If newcomers walk into a Protestant church on Sunday and hear an organ playing, and see hymnals, the odds are good that between 50 and 250 people will be in the pews.
If a church's attendance is larger than 250 -- especially if it's 1,000-plus -- visitors will usually see pop-rock "praise musicians" on stage, including a drummer. The hall will feature concert-level lighting and video screens displaying song lyrics.
But here's a news flash from the front lines of what church leaders have, for several decades, called the "worship wars." According to a LifeWay Research survey, there's evidence of a "truce" between the "contemporary" and "traditional" worship forces. Then again, it's possible that church leaders have made up their minds and old debates inside many congregations have calmed down.
"We're not really talking about two enemies negotiating a cease fire," said Mike Harland, director of the LifeWay Worship team. "What I've seen happen in the 20 years that I've been part of this story is that the distance between the traditional and the contemporary churches has narrowed a bit. … People on each side of the divide have become more willing to compromise with the other."
This survey (.pdf here) was built on random telephone surveys of clergy in a variety of Protestant traditions during 2018, with the results weighted by church size and region, seeking balance.
A key finding was that only 15% of these American clergy said the biggest challenge they face linked to music and ministry was "navigating the varying preferences of members." A higher percentage (21%) said it was a bigger challenge to find vocalists and musicians to handle essential roles in worship.

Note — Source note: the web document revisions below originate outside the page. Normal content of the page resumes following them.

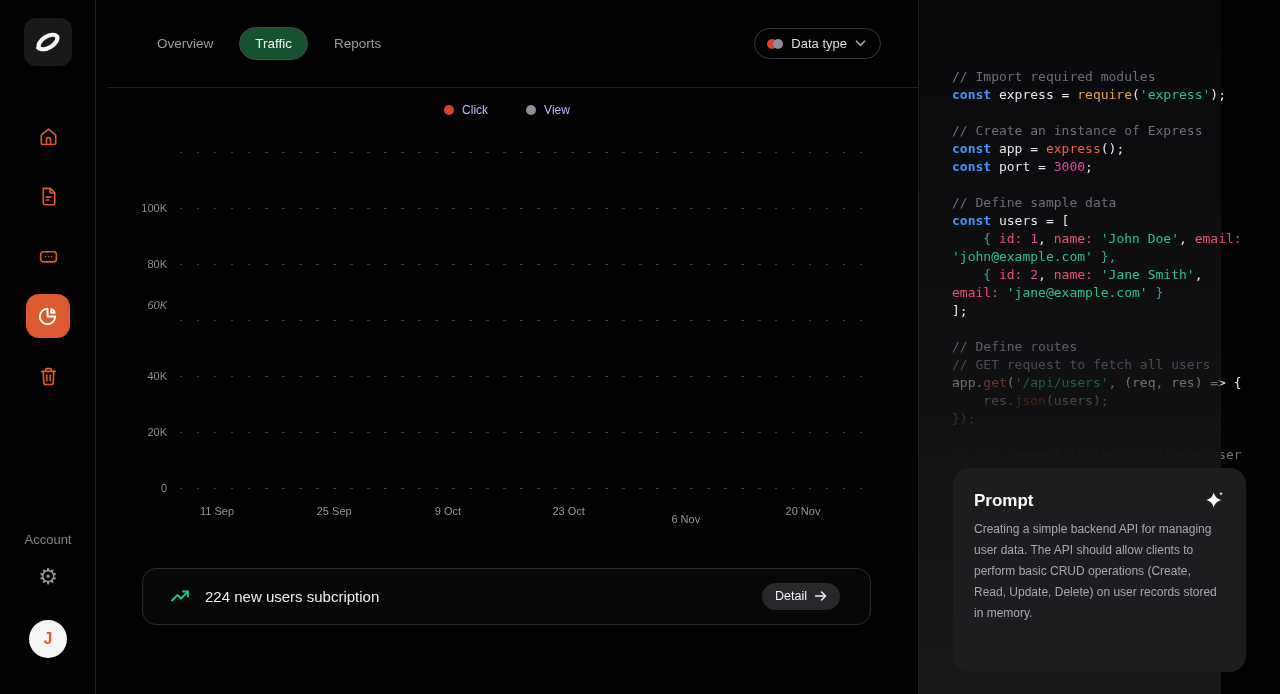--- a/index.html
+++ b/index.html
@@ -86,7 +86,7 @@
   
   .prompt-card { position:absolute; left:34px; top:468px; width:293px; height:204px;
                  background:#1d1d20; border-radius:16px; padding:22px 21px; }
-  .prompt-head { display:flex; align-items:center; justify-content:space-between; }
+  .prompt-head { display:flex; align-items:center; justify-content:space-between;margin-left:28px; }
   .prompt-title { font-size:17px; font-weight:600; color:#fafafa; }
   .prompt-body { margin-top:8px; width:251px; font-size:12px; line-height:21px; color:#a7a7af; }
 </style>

When talking with individual pastors and worship leaders, Harland said he frequently hears them admit that their flocks simply don't contain members with the talents necessary to create a pop-rock band or "praise team" that can, week after week, perform contemporary Christian music at semi-professional levels. Thus, in many Protestant settings, individual talents -- not church tradition -- help shape a local congregation's worship "style."
Many pastors voice variations on this theme, he said. "We would love to sing all those new songs, but we don't have anyone who is talented on guitar and we don't have a drummer."
There is no question that, in addition to denominational worship traditions, some musical "style" questions are linked to church size.